§ Aim of the task
In the entries below, find the line with "protein corona." and the line with "biocompatibility of metallic". Reproduce those two lines and every line between them exactly, and nothing more.

§ Data extract
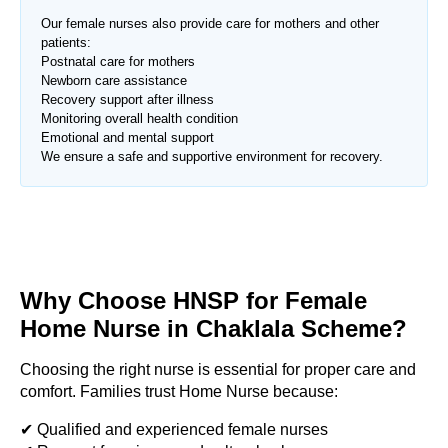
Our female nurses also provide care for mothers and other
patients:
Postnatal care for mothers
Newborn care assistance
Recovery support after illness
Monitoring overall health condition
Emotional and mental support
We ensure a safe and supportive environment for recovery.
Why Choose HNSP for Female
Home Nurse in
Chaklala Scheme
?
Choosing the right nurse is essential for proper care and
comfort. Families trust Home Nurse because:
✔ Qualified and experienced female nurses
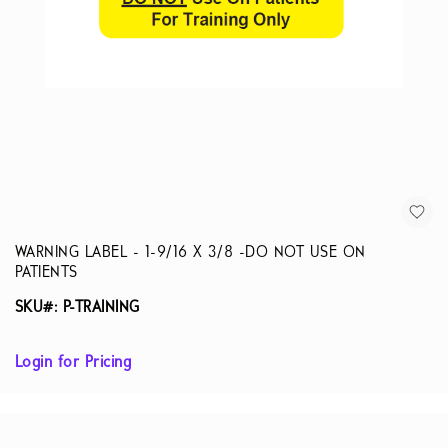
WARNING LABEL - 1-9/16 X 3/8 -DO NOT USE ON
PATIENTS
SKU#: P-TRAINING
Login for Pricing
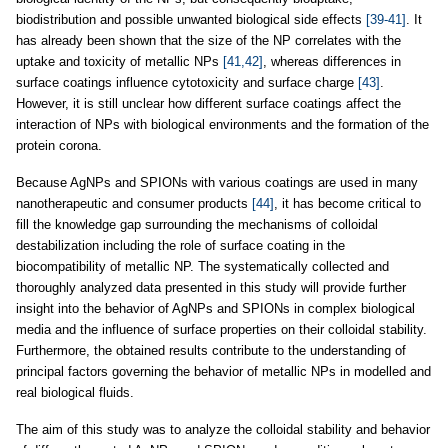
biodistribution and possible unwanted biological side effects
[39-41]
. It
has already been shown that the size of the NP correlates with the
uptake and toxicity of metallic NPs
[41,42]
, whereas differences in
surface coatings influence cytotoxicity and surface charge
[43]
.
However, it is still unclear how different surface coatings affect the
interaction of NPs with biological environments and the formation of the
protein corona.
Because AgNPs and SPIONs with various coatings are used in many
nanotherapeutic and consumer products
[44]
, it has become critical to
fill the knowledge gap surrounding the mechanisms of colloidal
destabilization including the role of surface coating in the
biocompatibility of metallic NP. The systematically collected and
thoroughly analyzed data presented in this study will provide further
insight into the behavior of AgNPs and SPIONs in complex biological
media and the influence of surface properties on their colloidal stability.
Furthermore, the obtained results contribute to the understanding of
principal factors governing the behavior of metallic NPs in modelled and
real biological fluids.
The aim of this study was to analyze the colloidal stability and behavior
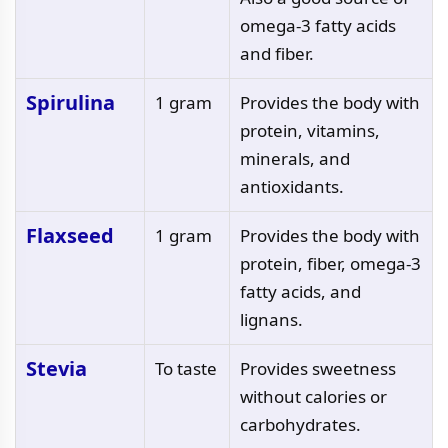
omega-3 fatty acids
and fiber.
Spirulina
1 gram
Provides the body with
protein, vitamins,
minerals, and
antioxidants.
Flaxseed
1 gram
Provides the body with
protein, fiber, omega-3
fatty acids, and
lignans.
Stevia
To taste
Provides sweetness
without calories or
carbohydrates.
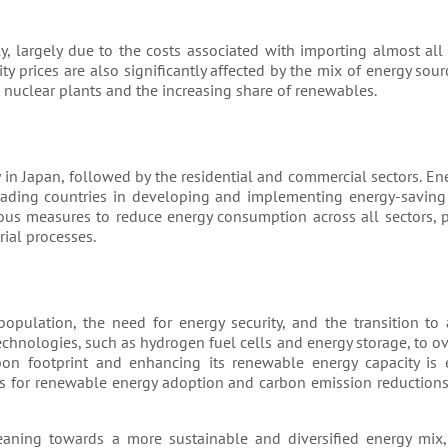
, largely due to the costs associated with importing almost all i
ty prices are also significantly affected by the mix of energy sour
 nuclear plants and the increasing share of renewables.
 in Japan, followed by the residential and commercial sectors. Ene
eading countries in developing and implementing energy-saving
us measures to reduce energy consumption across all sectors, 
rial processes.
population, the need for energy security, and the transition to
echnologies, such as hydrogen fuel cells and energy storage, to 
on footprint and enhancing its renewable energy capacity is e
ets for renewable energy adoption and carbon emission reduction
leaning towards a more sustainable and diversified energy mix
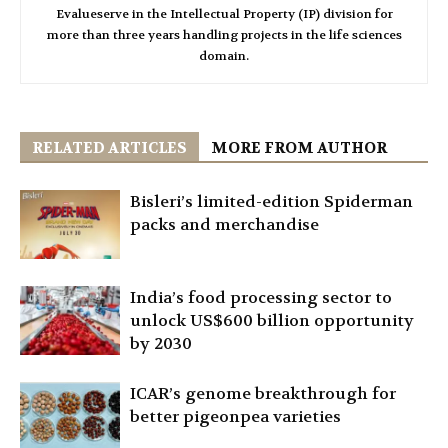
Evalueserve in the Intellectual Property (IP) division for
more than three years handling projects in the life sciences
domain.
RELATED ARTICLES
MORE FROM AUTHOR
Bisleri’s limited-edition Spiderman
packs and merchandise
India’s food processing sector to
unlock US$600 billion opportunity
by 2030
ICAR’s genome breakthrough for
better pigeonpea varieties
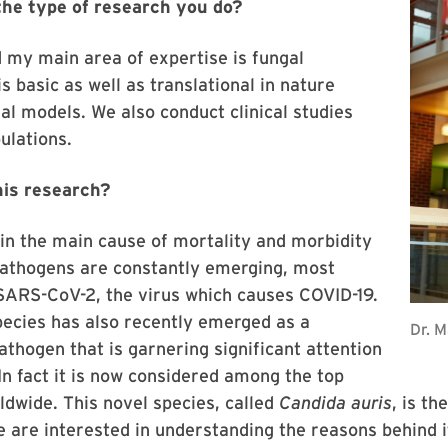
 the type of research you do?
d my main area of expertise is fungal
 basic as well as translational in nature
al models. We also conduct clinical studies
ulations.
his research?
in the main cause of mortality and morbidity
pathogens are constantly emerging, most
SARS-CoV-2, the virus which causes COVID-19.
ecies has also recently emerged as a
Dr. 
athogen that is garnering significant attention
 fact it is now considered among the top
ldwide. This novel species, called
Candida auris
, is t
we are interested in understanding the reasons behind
==
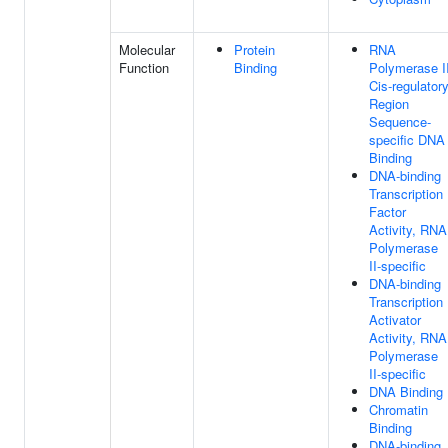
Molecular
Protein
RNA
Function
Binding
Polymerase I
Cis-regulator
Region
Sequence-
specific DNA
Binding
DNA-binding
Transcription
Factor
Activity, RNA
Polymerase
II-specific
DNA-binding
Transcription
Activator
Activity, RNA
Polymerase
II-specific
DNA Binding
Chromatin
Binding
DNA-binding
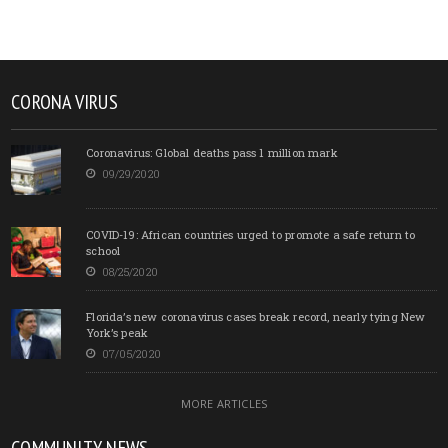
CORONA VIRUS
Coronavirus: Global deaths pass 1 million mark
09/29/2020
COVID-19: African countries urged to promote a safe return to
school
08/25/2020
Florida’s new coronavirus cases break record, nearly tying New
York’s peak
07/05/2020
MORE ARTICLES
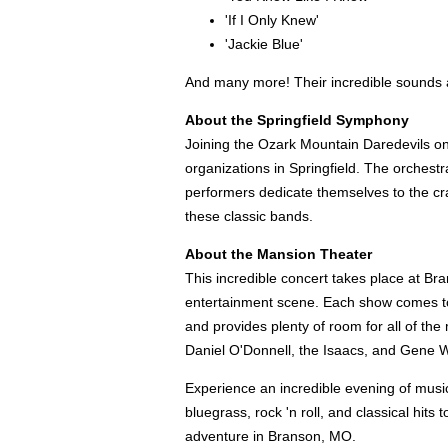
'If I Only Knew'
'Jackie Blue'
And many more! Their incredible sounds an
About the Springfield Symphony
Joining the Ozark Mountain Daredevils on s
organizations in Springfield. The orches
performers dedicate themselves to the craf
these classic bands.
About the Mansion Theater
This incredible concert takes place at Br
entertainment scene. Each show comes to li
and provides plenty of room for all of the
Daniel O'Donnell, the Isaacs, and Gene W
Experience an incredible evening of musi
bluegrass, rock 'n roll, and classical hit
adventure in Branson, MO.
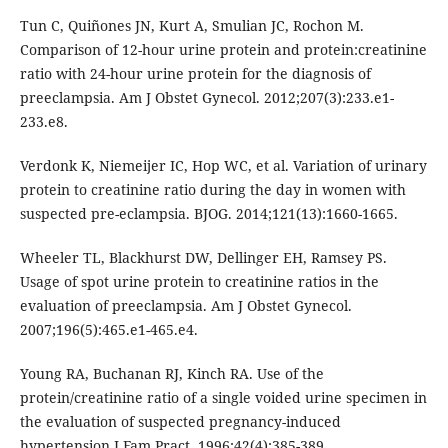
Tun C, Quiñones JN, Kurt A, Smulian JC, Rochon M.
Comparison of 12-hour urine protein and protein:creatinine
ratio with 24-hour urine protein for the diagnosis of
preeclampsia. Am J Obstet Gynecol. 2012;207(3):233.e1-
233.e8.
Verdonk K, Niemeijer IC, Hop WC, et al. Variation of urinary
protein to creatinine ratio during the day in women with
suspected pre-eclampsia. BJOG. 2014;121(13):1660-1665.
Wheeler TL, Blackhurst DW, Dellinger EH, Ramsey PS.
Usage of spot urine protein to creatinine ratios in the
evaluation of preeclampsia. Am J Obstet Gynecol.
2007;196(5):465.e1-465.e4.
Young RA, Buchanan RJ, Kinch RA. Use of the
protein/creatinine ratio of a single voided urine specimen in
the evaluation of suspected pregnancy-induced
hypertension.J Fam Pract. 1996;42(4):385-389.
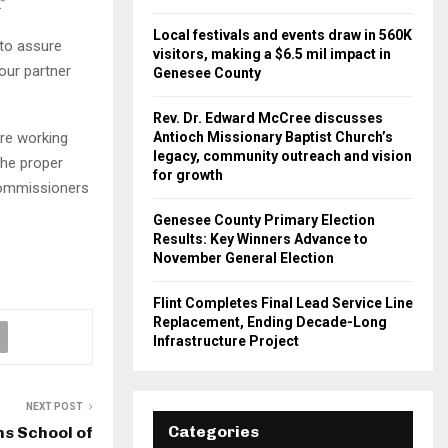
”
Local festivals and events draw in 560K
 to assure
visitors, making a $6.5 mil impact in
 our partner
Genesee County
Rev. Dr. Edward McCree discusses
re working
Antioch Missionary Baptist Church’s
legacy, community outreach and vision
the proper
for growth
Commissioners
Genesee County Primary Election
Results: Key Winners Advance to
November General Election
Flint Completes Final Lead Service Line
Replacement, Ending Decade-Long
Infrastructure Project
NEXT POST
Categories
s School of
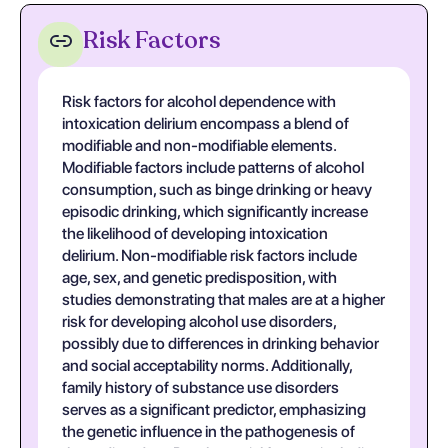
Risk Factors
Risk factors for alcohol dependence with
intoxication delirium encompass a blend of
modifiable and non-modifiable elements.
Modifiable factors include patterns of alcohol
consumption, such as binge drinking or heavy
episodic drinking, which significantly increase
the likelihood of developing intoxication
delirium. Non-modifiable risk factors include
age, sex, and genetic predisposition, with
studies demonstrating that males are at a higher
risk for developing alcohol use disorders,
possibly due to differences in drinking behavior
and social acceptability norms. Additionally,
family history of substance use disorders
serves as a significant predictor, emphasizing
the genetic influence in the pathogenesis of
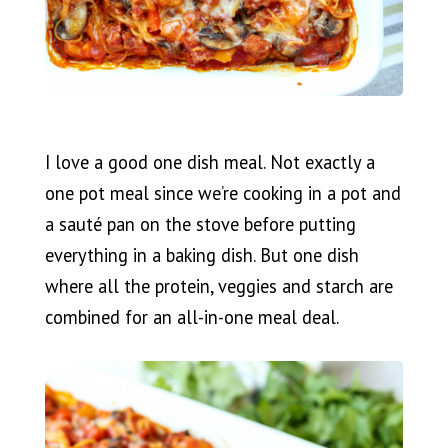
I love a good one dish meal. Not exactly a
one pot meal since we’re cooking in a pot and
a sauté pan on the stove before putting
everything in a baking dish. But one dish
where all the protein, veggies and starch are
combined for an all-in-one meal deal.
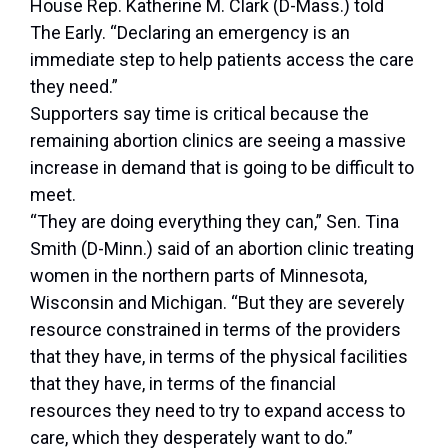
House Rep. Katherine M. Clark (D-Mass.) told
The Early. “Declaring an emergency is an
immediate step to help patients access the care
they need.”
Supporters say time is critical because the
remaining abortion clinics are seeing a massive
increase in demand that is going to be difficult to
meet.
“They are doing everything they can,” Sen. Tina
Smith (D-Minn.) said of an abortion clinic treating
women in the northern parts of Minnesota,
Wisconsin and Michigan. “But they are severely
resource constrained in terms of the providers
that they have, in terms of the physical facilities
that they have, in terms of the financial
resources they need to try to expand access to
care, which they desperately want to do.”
---
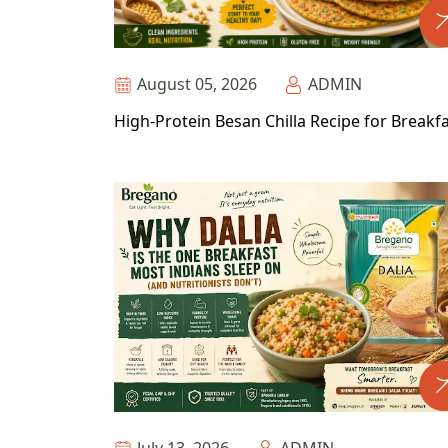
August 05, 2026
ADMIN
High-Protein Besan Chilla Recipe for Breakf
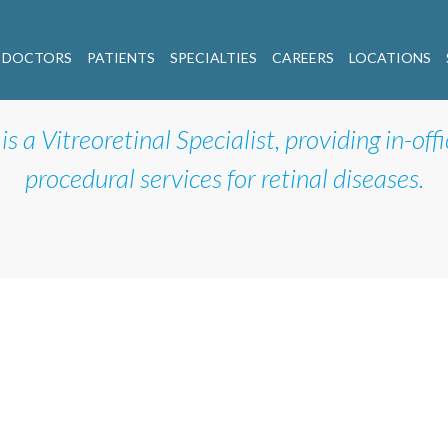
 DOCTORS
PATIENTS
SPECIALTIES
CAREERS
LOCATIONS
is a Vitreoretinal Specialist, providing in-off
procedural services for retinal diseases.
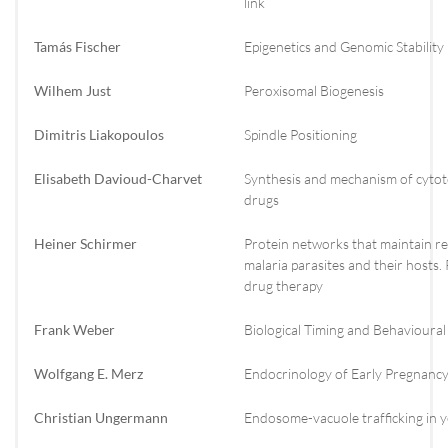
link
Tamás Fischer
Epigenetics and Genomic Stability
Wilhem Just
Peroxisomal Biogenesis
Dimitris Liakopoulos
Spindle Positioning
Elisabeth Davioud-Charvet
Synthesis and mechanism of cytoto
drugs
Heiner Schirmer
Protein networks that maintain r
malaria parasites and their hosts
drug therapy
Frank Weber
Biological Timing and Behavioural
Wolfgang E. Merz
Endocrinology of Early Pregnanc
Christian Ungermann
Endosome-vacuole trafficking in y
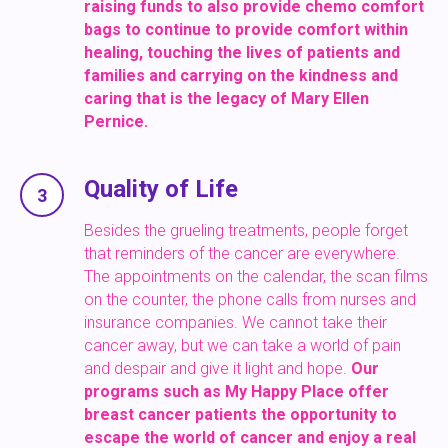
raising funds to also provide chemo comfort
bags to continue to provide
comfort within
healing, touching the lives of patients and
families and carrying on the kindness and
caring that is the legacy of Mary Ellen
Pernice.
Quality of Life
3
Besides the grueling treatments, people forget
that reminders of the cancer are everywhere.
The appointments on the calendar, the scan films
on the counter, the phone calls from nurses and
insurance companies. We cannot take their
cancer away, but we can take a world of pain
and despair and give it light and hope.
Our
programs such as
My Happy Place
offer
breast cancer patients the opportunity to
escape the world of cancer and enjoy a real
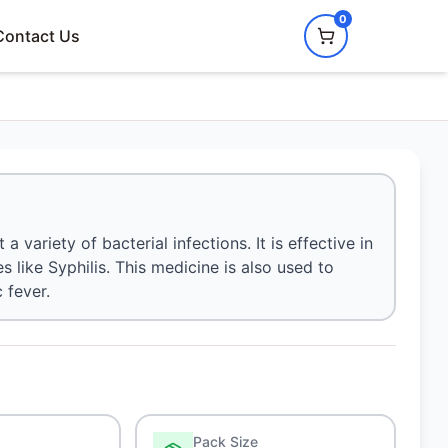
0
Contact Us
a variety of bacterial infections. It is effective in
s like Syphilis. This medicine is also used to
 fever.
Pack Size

§ Solution below
protein corona.
Because AgNPs and SPIONs with various coatings are used in many
nanotherapeutic and consumer products
[44]
, it has become critical to
fill the knowledge gap surrounding the mechanisms of colloidal
destabilization including the role of surface coating in the
biocompatibility of metallic NP. The systematically collected and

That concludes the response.